The host should respond with the appropriate Access-Control-Allow-* headers to authorize the browser to execute the actual request:

HTTP/1.1 204 No Content
Connection: keep-alive
Access-Control-Allow-Origin: https://www.api-client.com
Access-Control-Allow-Methods: POST, GET, OPTIONS, DELETE
Access-Control-Max-Age: 600


Note that the response is a 204 No Content and does not contain the actual response to the request.

### Enabling CORS with Apache

Let’s assume a simple VirtualHost based configuration that proxies requests to an internal service.

<VirtualHost *:443>
ServerName service.com

# ... SSL configuration ...
# ... proxy configuration ... ProxyPass, ProxyPassReverse, etc

</VirtualHost>


This configuration works perfectly fine when accessing the service directly in the browser.

A crude and simple way to allow XHR is to add a wildcard -Allow-Origin header:

<IfModule mod_headers.c>
Header always set Access-Control-Methods "POST, GET, OPTIONS, DELETE, PUT"
</IfModule>


This approach has two problems:

1. Allows every origin which is not very specific
2. Wildcard -Allow-Origin does not allow Access-Control-Allow-Credentials

In this example, the hosted API requires the client to supply credentials. This requirement imposes an additional constraint on the Access-Control-Allow-Origin that wildcards are not allowed. The -Allow-Origin header may also contain only a single origin. That may sound problematic for configurations that should allow multiple allowed origins. To our help, when performing an XHR, the browser adds an Origin request header. Apache can use this header to adjust the Access-Control-Allow-Origin header to suit any origin.

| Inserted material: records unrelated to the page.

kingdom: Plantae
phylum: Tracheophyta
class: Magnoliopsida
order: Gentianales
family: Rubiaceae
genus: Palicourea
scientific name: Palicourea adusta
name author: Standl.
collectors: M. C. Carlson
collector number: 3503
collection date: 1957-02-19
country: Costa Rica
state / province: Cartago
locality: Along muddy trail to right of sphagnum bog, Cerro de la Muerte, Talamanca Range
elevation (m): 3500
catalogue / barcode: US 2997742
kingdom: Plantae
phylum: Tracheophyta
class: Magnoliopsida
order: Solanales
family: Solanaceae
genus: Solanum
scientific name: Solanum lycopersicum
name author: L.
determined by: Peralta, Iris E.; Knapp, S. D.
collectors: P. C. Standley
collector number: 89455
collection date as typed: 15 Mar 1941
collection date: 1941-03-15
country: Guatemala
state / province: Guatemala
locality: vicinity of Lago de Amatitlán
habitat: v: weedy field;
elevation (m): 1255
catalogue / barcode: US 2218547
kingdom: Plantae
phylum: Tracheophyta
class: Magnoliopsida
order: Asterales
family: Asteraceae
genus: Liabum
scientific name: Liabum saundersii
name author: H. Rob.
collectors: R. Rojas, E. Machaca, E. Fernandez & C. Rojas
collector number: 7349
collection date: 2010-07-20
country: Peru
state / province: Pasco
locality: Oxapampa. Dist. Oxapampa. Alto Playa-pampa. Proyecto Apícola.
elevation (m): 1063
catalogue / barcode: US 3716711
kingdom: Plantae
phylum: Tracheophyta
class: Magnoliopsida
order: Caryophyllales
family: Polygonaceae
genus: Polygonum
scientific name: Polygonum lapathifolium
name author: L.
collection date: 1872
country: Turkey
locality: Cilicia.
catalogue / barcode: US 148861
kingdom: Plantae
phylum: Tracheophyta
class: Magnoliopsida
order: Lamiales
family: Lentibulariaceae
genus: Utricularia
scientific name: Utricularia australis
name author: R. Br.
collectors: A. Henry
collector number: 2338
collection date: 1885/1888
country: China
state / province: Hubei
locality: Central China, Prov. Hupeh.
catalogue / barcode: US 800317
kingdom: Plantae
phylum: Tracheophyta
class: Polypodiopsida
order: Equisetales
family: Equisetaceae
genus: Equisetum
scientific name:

First, instruct Apache to set an environment variable conditionally based on whether the Origin parameter matches a PCRE regex. In this example, try to match both http and https of both www.api-client.com and beta.api-client.com:8000.

SetEnvIf Origin "http(s)?://(www.api-client.com|beta.api-client.com:8000)$" AccessControlAllowOrigin=$0


Now, instruct Apache to set the Access-Control-Allow-Origin header to the value of Origin if the environment variable exists. Make sure to use Header always set to enable the headers for RewriteRules too.

Header always set Access-Control-Allow-Origin %{AccessControlAllowOrigin}e env=AccessControlAllowOrigin


Additionally, set remaining Access-Control-* headers to instruct the browser:

Header always set Access-Control-Allow-Credentials true
Header always set Access-Control-Allow-Methods "POST, GET, OPTIONS, DELETE, PUT"


Set the header Vary to Origin is to indicate that responses might differ on a per-origin basis.

This approach works fine as long as no preflight request is performed. Thus, the final step is to configure a standard response for the preflight request which has the OPTIONS verb.

# Answer pre-flight requests with a 204 No Content
# https://developer.mozilla.org/en-US/docs/Glossary/Preflight_request
RewriteEngine On
RewriteCond %{REQUEST_METHOD} OPTIONS
RewriteRule ^(.*)1 [R=204,L]


This simply instructs to respond to OPTIONS requests with a 204 No Content response.